In The Ninth World

9611250816_29be2c343c_nI have put off reading Numenera for too long. And, now I regret not getting around to it sooner.

Monte Cook certainly has come up with a simple sell in the Cypher system. The whole thing boils down to: player decides what they want to do, GM selects a difficulty, player rolls dice and cites benefits, and the GM declares the outcome.

Similar to The One Ring‘s fairly standard middle of the range difficulty of 14, a lot of basic rolls in Numenera fall into more or less the same difficulty I think. Probably a 3 or 4. Multiply the difficulty number by 3 to get the target to roll against. Then roll a d20.

The other 400 pages provide fluff.

Nah, I’m only kidding.

You get a pile of information on setting, a bestiary of beasties, a section on technology (the titular numenera), four adventures, and a bunch of GM advice. The character creation section is very modular – creating a character very quickly indeed and not bothering too much with lists of skills, weapons or fiddly stuff. Yes, you have lists of abilities and proficiencies, but they’re a menu style set of options that you can mix and match – and I’ve seen some damned decent fan-created additions.

I can see myself getting to grips with this system and running a few adventures. I haven’t read the setting section yet, so I’m not sure where I’d dump the characters if I started something. I opted to bounce around, reading the crunch before wading through the tech and bestiary, then leaving the setting until last. You get plenty of referencing the Ninth World throughout, and the GM section goes to some length in discussion about how to run the game with sufficient weirdness. Thought I could get a grasp without knowing which settlements sit where.

I get the feeling that once I started running the game I’d set the rulebook aside so as not to reference it. I imagine it would be a distraction. In reading the rules, I got a sense that intuitive gaming was the way to go. Maybe a reference sheet or two, but nothing else. I’m a little confused by a review I read on RPGNow –

Not as rule driven as DnD or Pathfinder but definitely in the same category.

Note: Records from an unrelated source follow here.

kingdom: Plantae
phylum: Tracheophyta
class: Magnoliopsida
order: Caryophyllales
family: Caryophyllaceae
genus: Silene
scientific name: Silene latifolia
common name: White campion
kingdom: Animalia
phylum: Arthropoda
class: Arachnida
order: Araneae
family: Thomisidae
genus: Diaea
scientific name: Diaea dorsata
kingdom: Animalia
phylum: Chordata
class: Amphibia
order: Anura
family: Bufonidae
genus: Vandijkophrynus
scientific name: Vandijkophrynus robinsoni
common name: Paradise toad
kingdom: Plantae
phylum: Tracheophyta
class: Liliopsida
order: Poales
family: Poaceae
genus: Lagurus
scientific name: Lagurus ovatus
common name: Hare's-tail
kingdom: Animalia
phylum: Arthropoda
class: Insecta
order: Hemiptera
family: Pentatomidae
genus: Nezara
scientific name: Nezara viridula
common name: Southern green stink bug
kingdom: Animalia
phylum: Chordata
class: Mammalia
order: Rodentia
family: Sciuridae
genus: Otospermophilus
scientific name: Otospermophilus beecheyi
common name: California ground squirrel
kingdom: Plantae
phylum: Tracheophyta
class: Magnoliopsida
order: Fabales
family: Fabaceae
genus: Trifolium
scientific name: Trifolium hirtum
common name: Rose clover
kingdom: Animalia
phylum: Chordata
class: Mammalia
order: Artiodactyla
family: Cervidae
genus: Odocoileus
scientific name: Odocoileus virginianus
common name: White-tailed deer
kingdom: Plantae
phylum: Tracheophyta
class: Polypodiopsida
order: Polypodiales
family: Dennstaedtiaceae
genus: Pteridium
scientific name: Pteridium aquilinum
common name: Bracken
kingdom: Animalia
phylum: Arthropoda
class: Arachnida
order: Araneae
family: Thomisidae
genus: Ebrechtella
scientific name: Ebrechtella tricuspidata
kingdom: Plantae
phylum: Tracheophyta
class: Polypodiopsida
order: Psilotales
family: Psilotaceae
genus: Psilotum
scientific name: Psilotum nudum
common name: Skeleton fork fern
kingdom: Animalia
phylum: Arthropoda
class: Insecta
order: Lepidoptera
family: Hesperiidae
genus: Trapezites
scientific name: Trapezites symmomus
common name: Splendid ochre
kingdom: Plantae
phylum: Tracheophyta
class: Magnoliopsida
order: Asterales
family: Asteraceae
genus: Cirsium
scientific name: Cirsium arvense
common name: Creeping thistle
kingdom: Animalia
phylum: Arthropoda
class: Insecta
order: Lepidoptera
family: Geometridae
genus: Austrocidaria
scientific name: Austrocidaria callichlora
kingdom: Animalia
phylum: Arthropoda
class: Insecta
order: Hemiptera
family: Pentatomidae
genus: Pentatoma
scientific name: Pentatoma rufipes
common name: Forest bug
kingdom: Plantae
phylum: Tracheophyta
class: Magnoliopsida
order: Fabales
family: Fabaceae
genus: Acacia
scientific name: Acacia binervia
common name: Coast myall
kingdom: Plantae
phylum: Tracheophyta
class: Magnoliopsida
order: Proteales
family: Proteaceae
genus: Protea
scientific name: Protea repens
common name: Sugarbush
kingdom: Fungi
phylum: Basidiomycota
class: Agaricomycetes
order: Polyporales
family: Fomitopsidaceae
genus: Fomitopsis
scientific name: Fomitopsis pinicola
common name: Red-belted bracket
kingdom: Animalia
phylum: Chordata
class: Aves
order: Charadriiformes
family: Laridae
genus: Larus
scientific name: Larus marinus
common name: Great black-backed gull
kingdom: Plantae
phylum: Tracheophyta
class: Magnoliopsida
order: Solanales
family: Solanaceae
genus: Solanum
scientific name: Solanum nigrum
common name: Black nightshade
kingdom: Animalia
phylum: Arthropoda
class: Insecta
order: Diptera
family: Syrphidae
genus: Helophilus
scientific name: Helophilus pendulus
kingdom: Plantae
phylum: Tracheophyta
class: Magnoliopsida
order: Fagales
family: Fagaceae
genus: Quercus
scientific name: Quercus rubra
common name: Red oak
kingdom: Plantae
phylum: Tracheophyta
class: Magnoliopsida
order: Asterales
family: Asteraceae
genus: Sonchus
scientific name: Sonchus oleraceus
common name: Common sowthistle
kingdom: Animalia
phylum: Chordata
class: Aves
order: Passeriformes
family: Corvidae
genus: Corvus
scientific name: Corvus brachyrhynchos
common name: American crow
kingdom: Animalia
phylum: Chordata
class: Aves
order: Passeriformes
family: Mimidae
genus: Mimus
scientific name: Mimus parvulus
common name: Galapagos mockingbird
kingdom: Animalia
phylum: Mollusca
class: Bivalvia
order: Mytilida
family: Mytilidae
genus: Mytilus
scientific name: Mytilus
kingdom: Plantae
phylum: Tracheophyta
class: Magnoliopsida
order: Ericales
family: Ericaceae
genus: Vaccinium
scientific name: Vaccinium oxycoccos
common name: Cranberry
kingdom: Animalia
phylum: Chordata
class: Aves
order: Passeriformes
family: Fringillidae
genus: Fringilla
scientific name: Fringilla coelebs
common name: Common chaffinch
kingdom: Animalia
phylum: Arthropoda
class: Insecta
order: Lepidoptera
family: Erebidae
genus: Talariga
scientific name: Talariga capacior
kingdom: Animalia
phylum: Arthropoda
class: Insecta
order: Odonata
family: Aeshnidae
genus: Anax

I’m not sure he and I read the same rulebook. Numenera might be a thick book like Pathfinder, but it isn’t anywhere near as complex crunch wise. I’ve covered the crunch pretty much, above. You can tweak the difficulty down with skills, assets and good conditions, or suffer a penalty because of poor conditions or adversary advantage, but that’s about it. The other 400 pages probably could be fluff… they aren’t, but you get the core system in a scant number of pages. What Monte does in the rest of the space gets you drawn into the Ninth World and what it has to offer.

Having gone through the rules, I’ll now skim through The Ninth World Bestiary and maybe even read through The Devil’s Spine again. I’d didn’t much like it the first time, but I hadn’t read the rules at that point. I’m not convinced knowing the system will help, but perhaps I’ll have a clearer idea about what I might tweak to set it right.